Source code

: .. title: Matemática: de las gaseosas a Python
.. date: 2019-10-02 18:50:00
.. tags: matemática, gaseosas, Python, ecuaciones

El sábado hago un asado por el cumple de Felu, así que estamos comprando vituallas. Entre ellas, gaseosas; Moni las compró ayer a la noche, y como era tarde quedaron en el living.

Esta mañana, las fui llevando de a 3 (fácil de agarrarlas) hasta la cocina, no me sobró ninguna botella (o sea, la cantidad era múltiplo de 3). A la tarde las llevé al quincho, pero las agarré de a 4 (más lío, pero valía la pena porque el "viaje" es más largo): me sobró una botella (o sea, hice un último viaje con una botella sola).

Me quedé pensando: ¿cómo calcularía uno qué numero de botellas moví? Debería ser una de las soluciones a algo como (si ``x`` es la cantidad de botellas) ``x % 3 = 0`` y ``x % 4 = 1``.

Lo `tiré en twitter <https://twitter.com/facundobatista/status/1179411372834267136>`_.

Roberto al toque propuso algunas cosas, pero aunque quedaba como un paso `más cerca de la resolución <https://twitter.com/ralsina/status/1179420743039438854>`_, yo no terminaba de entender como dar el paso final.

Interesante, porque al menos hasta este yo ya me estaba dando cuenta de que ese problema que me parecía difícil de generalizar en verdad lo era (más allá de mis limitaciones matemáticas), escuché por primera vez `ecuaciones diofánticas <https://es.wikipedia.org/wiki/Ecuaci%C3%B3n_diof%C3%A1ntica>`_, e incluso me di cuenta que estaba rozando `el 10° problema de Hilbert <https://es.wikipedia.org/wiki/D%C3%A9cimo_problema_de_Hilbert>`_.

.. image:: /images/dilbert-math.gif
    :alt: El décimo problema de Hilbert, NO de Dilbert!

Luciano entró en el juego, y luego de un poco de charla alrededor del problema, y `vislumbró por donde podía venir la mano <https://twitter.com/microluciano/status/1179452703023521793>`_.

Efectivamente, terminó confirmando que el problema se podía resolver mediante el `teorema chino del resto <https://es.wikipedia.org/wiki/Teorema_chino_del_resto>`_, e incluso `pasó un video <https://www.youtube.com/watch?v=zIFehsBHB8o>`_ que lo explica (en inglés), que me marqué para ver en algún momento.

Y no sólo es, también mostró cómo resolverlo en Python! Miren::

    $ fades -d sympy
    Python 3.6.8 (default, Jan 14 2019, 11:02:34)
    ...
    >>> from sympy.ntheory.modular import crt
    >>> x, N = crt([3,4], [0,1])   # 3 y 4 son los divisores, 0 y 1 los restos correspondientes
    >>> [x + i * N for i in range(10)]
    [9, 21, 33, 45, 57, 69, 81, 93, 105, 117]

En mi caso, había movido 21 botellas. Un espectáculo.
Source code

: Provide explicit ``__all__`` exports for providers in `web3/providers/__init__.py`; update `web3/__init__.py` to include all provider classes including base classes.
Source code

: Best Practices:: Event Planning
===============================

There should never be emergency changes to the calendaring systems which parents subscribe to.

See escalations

##############################

PROBLEM DETAILS:
Among the entries, how many lines hold the word "problema"? Please answer with only that number.

THE COMPLETED TASK:
4